By 1973, the Young Lords and its leadership were in disarray. Jose Cha Cha Jimenez along with many central committee members set up an underground training school at a farm near Tomah, Wisconsin. Some members continued independent efforts around self-determination for Puerto Rico and neighborhood empowerment. In Chicago, the Young Lords resurfaced after two and a half years. The New York Young Lords and other chapters also continued to function
After Jimenez served a year in prison, in 1975 he ran for alderman of the 46th Ward against Mayor Daley's machine candidate.[19] He garnered 39% of the vote against the Democratic candidate, Chris Cohen. The election re-energized the symbolic Rainbow Coalition formed by Black Panthers, Young Patriots, Young Lords and other groups and communities.

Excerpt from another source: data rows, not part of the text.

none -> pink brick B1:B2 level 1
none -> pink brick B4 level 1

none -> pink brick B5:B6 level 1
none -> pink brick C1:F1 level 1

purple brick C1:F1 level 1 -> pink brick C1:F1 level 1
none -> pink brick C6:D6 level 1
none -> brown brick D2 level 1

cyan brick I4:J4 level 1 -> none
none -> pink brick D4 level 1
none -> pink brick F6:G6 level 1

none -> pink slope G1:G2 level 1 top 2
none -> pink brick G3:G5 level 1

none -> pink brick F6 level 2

In 1982, the Young Lords organized the first major Latino event for the successful campaign of Chicago's first African-American mayor, Harold Washington. After Washington's victory, Jiménez introduced the mayor to a crowd of 100,000 Puerto Ricans in Humboldt Park in June 1983 where the Young Lords distributed 30,000 buttons inscribed with "Tengo Puerto Rico En Mi Corazon." In the fall of 1995, Jose Cha Cha Jimenez brought together Chicago Young Lords' Tony Baez, Carlos Flores, Angel Del Rivero, Omar López and Angie Lind Adorno to form the Lincoln Park Project to collect the history of the Young Lords movement. They curated the history and documented the displaced Latinos of the Lincoln Park Neighborhood. In support of the Puerto Rican Vieques campers, the struggle for Puerto Rican independence, and against the displacement of Puerto Ricans in the Diaspora, the Young Lords organized the Lincoln Park Camp near Grand Rapids, Michigan, on September 23, 2002,
The Young Lords supported freed Puerto Rican nationalist leaders and urban guerrilla groups such as the Macheteros. Other Young Lords members joined Maoist formations such as the Puerto Rican Revolutionary Workers Party or provided the leadership of the National Congress for Puerto Rican Rights (NCPRR). Some Young Lords worked in the media, such as Juan González of the New York Daily News and Democracy Now!, Pablo "Yoruba" Guzmán at WCBS-TV New York, Felipe Luciano and Miguel "Mickey" Meléndez of WBAI-FM New York.